Your answer should be every line of the entries that has the string "server" in it.

** Opening DATA PROVIDED block **

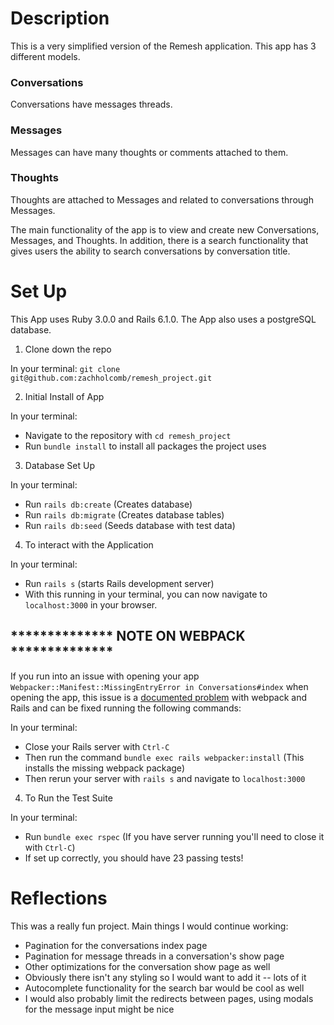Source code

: # Description

This is a very simplified version of the Remesh application. This app has 3 different models.

### Conversations
Conversations have messages threads.

### Messages
Messages can have many thoughts or comments attached to them.

### Thoughts
Thoughts are attached to Messages and related to conversations through Messages.

The main functionality of the app is to view and create new Conversations, Messages, and Thoughts. In addition, there is a search functionality that gives users the ability to search conversations by conversation title.

# Set Up

This App uses Ruby 3.0.0 and Rails 6.1.0. The App also uses a postgreSQL database.

1. Clone down the repo
 
 In your terminal:
`git clone git@github.com:zachholcomb/remesh_project.git`

2. Initial Install of App
    
  In your terminal:
  - Navigate to the repository with `cd remesh_project`
  - Run `bundle install` to install all packages the project uses
 
3. Database Set Up
  
  In your terminal:
  - Run `rails db:create` (Creates database)
  - Run `rails db:migrate` (Creates database tables)
  - Run `rails db:seed` (Seeds database with test data)
  
4. To interact with the Application
  
  In your terminal:
  - Run `rails s` (starts Rails development server)
  - With this running in your terminal, you can now navigate to `localhost:3000` in your browser.
  
  ## ************** NOTE ON WEBPACK **************
  
If you run into an issue with opening your app `Webpacker::Manifest::MissingEntryError in Conversations#index` when opening the app, this issue is a [documented problem](https://github.com/rails/webpacker/issues/1295) with webpack and Rails and can be fixed running the following commands:
   
   In your terminal:
   - Close your Rails server with `Ctrl-C`
   - Then run the command `bundle exec rails webpacker:install` (This installs the missing webpack package)
   - Then rerun your server with `rails s` and navigate to `localhost:3000`
  
4. To Run the Test Suite
  
  In your terminal:
  - Run `bundle exec rspec` (If you have server running you'll need to close it with `Ctrl-C`)
  - If set up correctly, you should have 23 passing tests!
  
  
# Reflections

This was a really fun project. Main things I would continue working:

 - Pagination for the conversations index page
 - Pagination for message threads in a conversation's show page
 - Other optimizations for the conversation show page as well
 - Obviously there isn't any styling so I would want to add it -- lots of it
 - Autocomplete functionality for the search bar would be cool as well
 - I would also probably limit the redirects between pages, using modals for the message input might be nice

** Closing DATA PROVIDED block **

* EXERCISE OUTPUT
  - Run `rails s` (starts Rails development server)
   - Close your Rails server with `Ctrl-C`
   - Then rerun your server with `rails s` and navigate to `localhost:3000`
  - Run `bundle exec rspec` (If you have server running you'll need to close it with `Ctrl-C`)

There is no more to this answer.